* [CHECK YOUR UNDERSTANDING]:
- 1) Decide whether each statement agrees with the blog post below, answering yes or no and quoting the words of the post that settle it: (a) Rand Paul made his remarks on Fox Business. (b) Krugman's column criticizes the Wall Street protesters. (c) Rand Paul is a senator from Kentucky.
- 2) Name every person the blog post below mentions by name.
- 3) Carry the blog post about the Wall Street protests and Krugman's column forward from its final sentence.

* [PASSAGE PROVIDED]:
= = = =

Monday, October 10, 2011

Who are the real plutocrats?

In his most recent column, Paul Krugman praises the Wall Street protesters and claims that Republican politicians are in a panic over them.

For example, he paraphrases a quote from Rand Paul. First, this is what Krugman writes:
My favorite, however, is Senator Rand Paul, who for some reason worries that the protesters will start seizing iPads, because they believe rich people don’t deserve to have them.
This is the article from which he got it:
Sen. Rand Paul (R-Ky.) said Friday that he believes the Occupy Wall Street protests stem from divisive rhetoric from President Obama, who has called for the richest Americans to pay increased taxes to help close the budget deficit.

"I see the president's rhetoric of envy inflaming the public and saying, 'Go get yours because rich people don't deserve it,'" Paul said on Fox Business.

Paul said he was worried that the president would stoke the protestors' passions to the point that they could become violent.

"I see it as inflaming this Paris mob that I hope doesn't result in a lawlessness where they say, 'Well, gosh, those nice iPads through the window should be mine and why don't I throw a brick through the window to get them because rich people don't deserve to have them when I can't have them,'" Paul said.
(Actually, Rand Paul does not have to worry, as a lot of the protesters are carrying Macbooks, iPhones, iPads, and other instruments of technology that apparently they are simultaneously claiming are evil. No doubt, these people really would riot if their demands were brought to fruition and they no longer could purchase -- or even steal -- them.)

Indeed, with all of his own anti-enterprise rhetoric, what Krugman has been claiming is that a new war against capital formation somehow would help bring recovery. I don't know how that would happen, but Krugman has been saying that if the government were to sharply raise the capital gains taxes and then replace the coming dearth of private capital investment with government "investment" in things like "green energy," that we then would have a robust recovery.

Let us travel down memory lane to why we had the financial panics in the first place. The government was strongly encouraging banks and financial houses to "invest" in the housing market, and and said that Alan Greenspan needed a "housing bubble" to offset a dearth of private capital spending. And we got it.

= = = =

* [SOURCE MATERIAL]:
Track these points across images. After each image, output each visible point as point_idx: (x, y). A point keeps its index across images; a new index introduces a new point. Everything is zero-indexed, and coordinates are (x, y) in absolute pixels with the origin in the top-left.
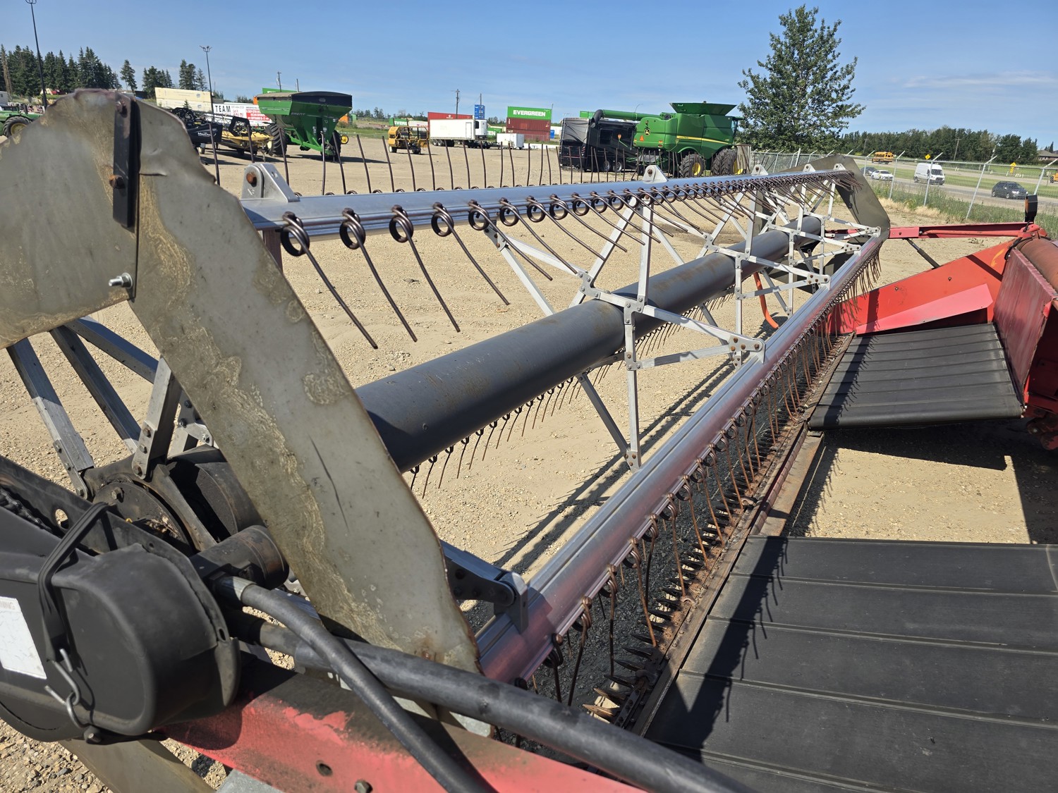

= = = =

* [RESPONSES FOR EACH TASK]:
- 1)
(a) Yes: "Paul said on Fox Business."
(b) No: "Paul Krugman praises the Wall Street protesters"
(c) Yes: "Sen. Rand Paul (R-Ky.)"

- 2) Paul Krugman, Rand Paul, President Obama, Alan Greenspan

- 3)
This was unsustainable, and the Austrians got it early. Heck, even Krugman understood that this bubble would burst before it happened. (I told Allegany County's property tax board in 2006 that the bubble would collapse and that they should not base future financial predictions on the current situation. They laughed at me and one woman replied, "We don't see that happening.")

There would have been a solution to the financial crisis, and that would have been for the banks and financial entities to submit to market discipline. Don't forget that Krugman has parroted the usual line of "the panic happened because the Bush administration let Lehman Brothers fail."

No, Paul, Lehman Brothers failed because the banks -- operating under the infamous "Greenspan and Bernanke Put" -- were holding securitized mortgage paper that could not hold its value. The government bailed out a lot of the firms that drank the Kool-Aide, and Krugman endorsed the bailouts, which meant that some CEOs could hold onto their mansions in Connecticut.

Furthermore, let us remember that government housing policies drove this bubble and that the easy credit regime from the Fed -- again, done with Krugman's blessings and encouragement -- along with numerous government programs to push people into home ownership and, ultimately, into homes that were too costly for their incomes. For that matter, if Krugman really were against the creation of financial bubbles, then why has he endorsed Ben Bernanke's policies of spreading dollars around the globe to prop up both private malinvestments AND government bonds?

Let us be honest. When the entirety of the housing bubble was exposed in 2008, the banks got their bailouts (and Democratic politicians, and especially Obama, who was financed in part by Goldman Sachs, got their campaign contributions), and the Fed and the European Central Bank responded by creating an even BIGGER set of financial bubbles.

The situation is obvious: the combination of private mortgage AND government debt is unpayable and must be restructured. Krugman's "solution" is for governments and central banks to inflate currency in order to "deleverage" the unpayable debt and to repudiate debt through inflation. (One is reminded of debtors in Weimar Germany paying their debts with wagonloads of paper -- the ultimate Krugman "deleveraging solution.")

In the end, the banks pretty much have become the playthings of American politicians and labor unions, who have become the real plutocrats. We now have a president who declares that HE is the law, and that he can assassinate whomever he wishes, and if the target is an American citizen, the Constitutional right of "due process of law" means nothing. If that is not plutocracy, I don't know what is.

Furthermore, the unions were able to force taxpayers to pony up to bail out General Motors and Chrysler, and then to force bondholders for these companies to stand at the back of the line during bankruptcy proceedings, despite what the law actually said. In other words, Obama and his union allies were able to be their own law, which really is the definition of plutocracy.

Don't forget that a lot of the money funding this "Occupy Wall Street" movement comes from the plutocrat George Soros, along with unions and other organizations tied to the Obama administration. And don't you know that in the upcoming political season, a lot of the firms that presently are being targeted are going to pony up and send millions of dollars to Obama and his fellow Democrats in the guise of "campaign contributions"?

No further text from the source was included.